__Job item A__. Write out the stretch of the Quality Control passage from "[consumer-data-sampling]" through "is set to 1.".
__Job item B__.
Answer these from the Quality Control passage:
(i) Which port does the Data Sampling use to send data to the GUI?
(ii) What is the name of the key-value map that holds a task's custom parameters?
(iii) In what form is each MonitorObject stored in the CCDB?

__Passage shown__.
A task can access custom parameters declared in the configuration file at qc.tasks.<task_name>.taskParameters. They are stored inside a key-value map named mCustomParameters, which is a protected member of TaskInterface.

One can also tell the DPL driver to accept new arguments. This is done using the customize method at the top of your workflow definition (usually called "runXXX" in the QC).

For example, to add two parameters of different types do :

void customize(std::vector<ConfigParamSpec>& workflowOptions)
{
  workflowOptions.push_back(
    ConfigParamSpec{ "config-path", VariantType::String, "", { "Path to the config file. Overwrite the default paths. Do not use with no-data-sampling." } });
  workflowOptions.push_back(
    ConfigParamSpec{ "no-data-sampling", VariantType::Bool, false, { "Skips data sampling, connects directly the task to the producer." } });
}

Custom QC object metadata

One can add custom metadata on the QC objects produced in a QC task. Simply call ObjectsManager::addMetadata(...), like in

  // add a metadata on histogram mHistogram, key is "custom" and value "34"
  getObjectsManager()->addMetadata(mHistogram->GetName(), "custom", "34");

This metadata will end up in the CCDB.

Data Inspector

This is a GUI to inspect the data coming out of the DataSampling, in particular the Readout.

alt text

Prerequisite

If not already done, install GLFW for your platform. On CC7 install glfw-devel from epel repository : sudo yum install glfw-devel --enablerepo=epel

Compilation

Build the QualityControl as usual.

Execution

To monitor the readout, 3 processes have to be started : the Readout, the Data Sampling and the Data Inspector.

First make sure that the Data Sampling is enabled in the readout :

[consumer-data-sampling]
consumerType=DataSampling
enabled=1

In 3 separate terminals, do respectively

  1. readout.exe file:///absolute/path/to/config.cfg
  2. o2-qc-run-readout-for-data-dump --batch
  3. o2-qc-data-dump --mq-config $QUALITYCONTROL_ROOT/etc/dataDump.json --id dataDump --control static

Configuration

Fraction of data The Data Sampling tries to take 100% of the events by default. Edit $QUALITYCONTROL_ROOT/etc/readoutForDataDump.json to change it. Look for the parameter fraction that is set to 1.

Port The Data Sampling sends data to the GUI via the port 26525. If this port is not free, edit the config file $QUALITYCONTROL_ROOT/etc/readoutForDataDump.json and $QUALITYCONTROL_ROOT/etc/dataDump.json.

Details on the data storage format in the CCDB

Each MonitorObject is stored as a TFile in the CCDB. It is therefore possible to easily open it with ROOT when loaded with alienv. It also seamlessly supports class schema evolution.

__Input data__.

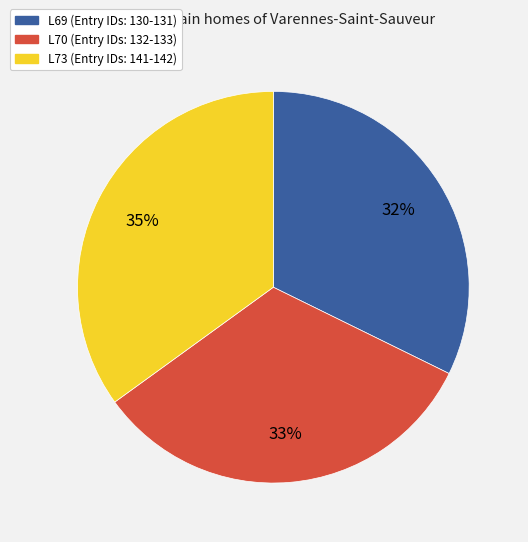

How many segments does this pie chart have?

3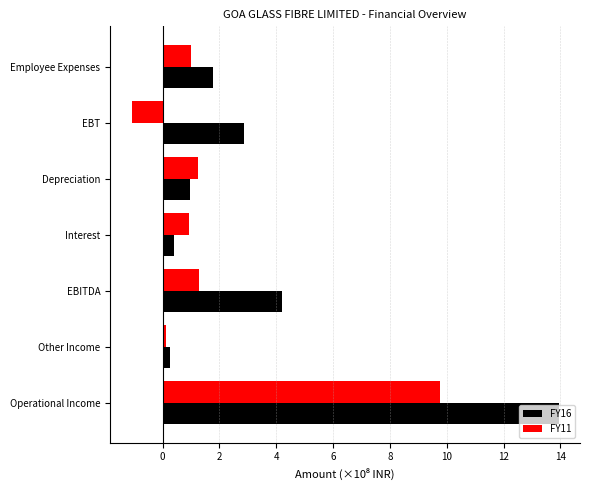

What is the sum of all FY11 values?

13.3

__Your solution A__.
[consumer-data-sampling]
consumerType=DataSampling
enabled=1

In 3 separate terminals, do respectively

  1. readout.exe file:///absolute/path/to/config.cfg
  2. o2-qc-run-readout-for-data-dump --batch
  3. o2-qc-data-dump --mq-config $QUALITYCONTROL_ROOT/etc/dataDump.json --id dataDump --control static

Configuration

Fraction of data The Data Sampling tries to take 100% of the events by default. Edit $QUALITYCONTROL_ROOT/etc/readoutForDataDump.json to change it. Look for the parameter fraction that is set to 1.

__Your solution B__.
(i) Port 26525.
(ii) mCustomParameters.
(iii) As a TFile.